Task prompt
Tell how many lines in these records contain the string "поети", with only the number as the reply.

(Edit difference data)

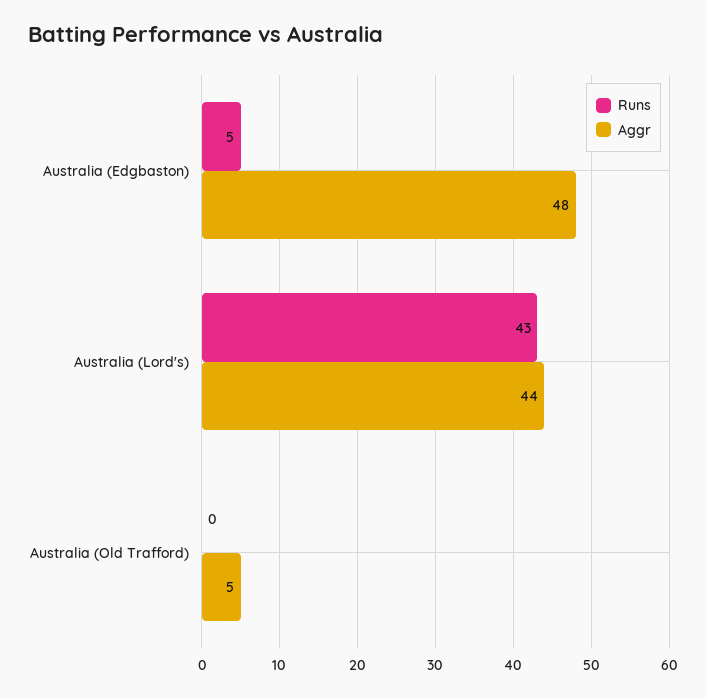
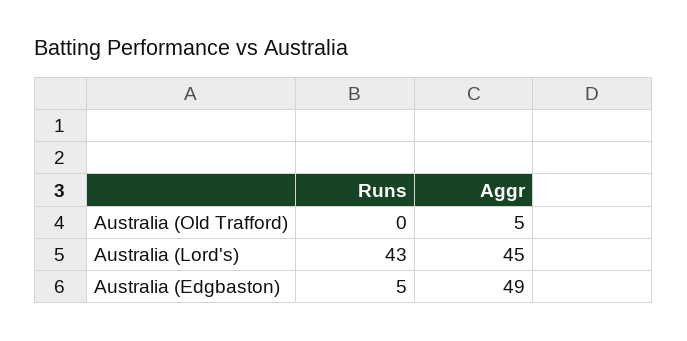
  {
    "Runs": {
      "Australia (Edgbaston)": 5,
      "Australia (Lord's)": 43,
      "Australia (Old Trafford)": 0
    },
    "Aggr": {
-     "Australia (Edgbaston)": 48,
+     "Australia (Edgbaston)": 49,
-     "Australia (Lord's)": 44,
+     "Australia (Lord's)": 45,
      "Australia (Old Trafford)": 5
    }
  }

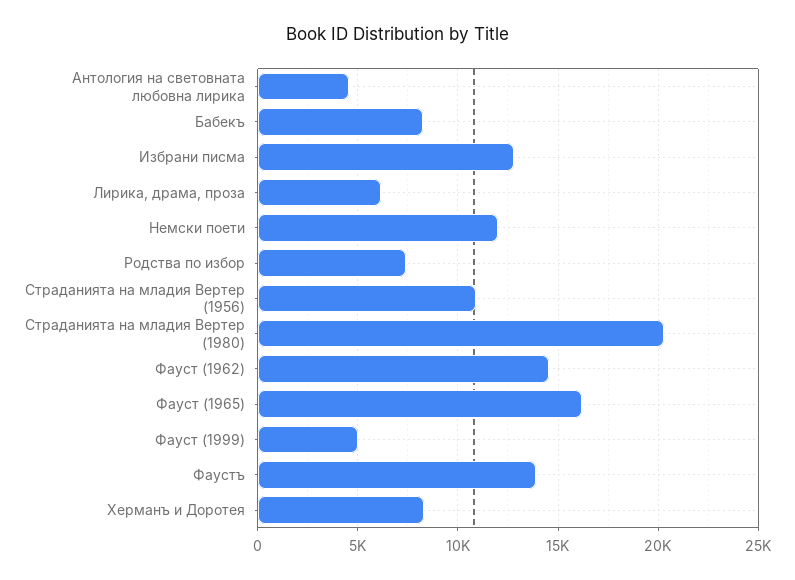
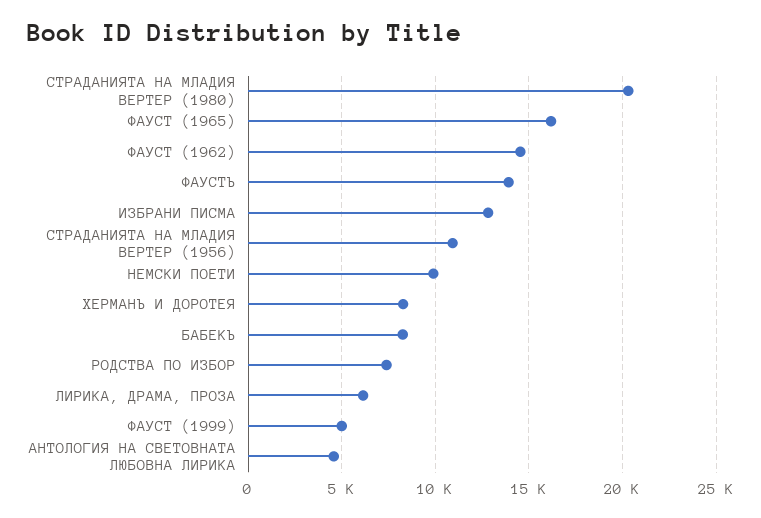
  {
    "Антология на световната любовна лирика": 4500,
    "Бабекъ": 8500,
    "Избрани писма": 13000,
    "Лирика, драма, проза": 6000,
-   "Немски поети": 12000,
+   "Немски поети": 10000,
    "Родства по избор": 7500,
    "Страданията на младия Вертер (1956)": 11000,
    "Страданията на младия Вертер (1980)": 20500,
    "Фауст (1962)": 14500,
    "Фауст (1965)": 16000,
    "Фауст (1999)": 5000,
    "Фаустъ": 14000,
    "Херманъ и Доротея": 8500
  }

---

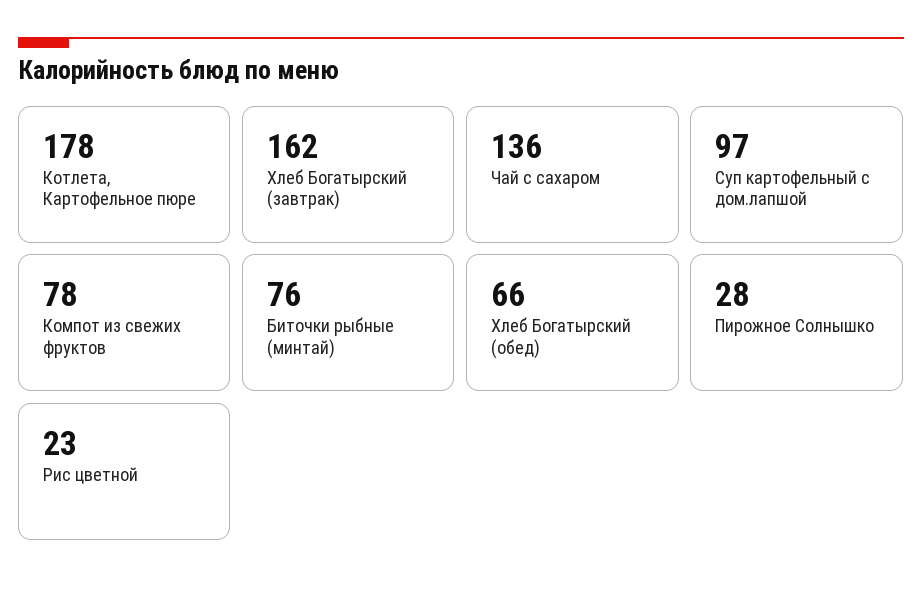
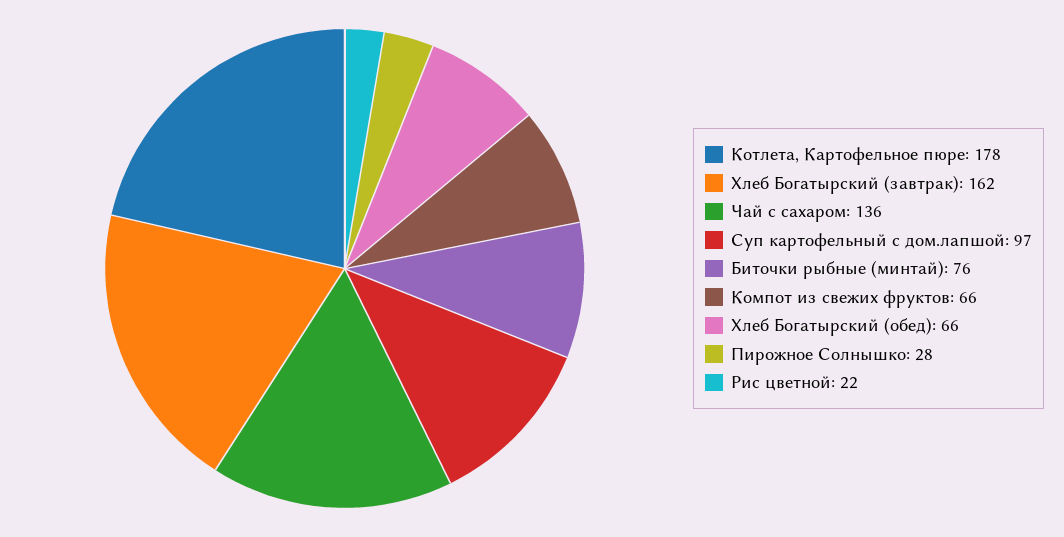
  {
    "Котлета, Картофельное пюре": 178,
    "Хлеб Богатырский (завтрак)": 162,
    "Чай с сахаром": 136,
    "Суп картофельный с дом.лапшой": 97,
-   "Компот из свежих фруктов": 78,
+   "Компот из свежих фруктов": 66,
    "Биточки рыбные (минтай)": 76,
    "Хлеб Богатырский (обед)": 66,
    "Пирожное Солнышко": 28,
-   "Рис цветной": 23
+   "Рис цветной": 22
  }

Reply to the exercise
2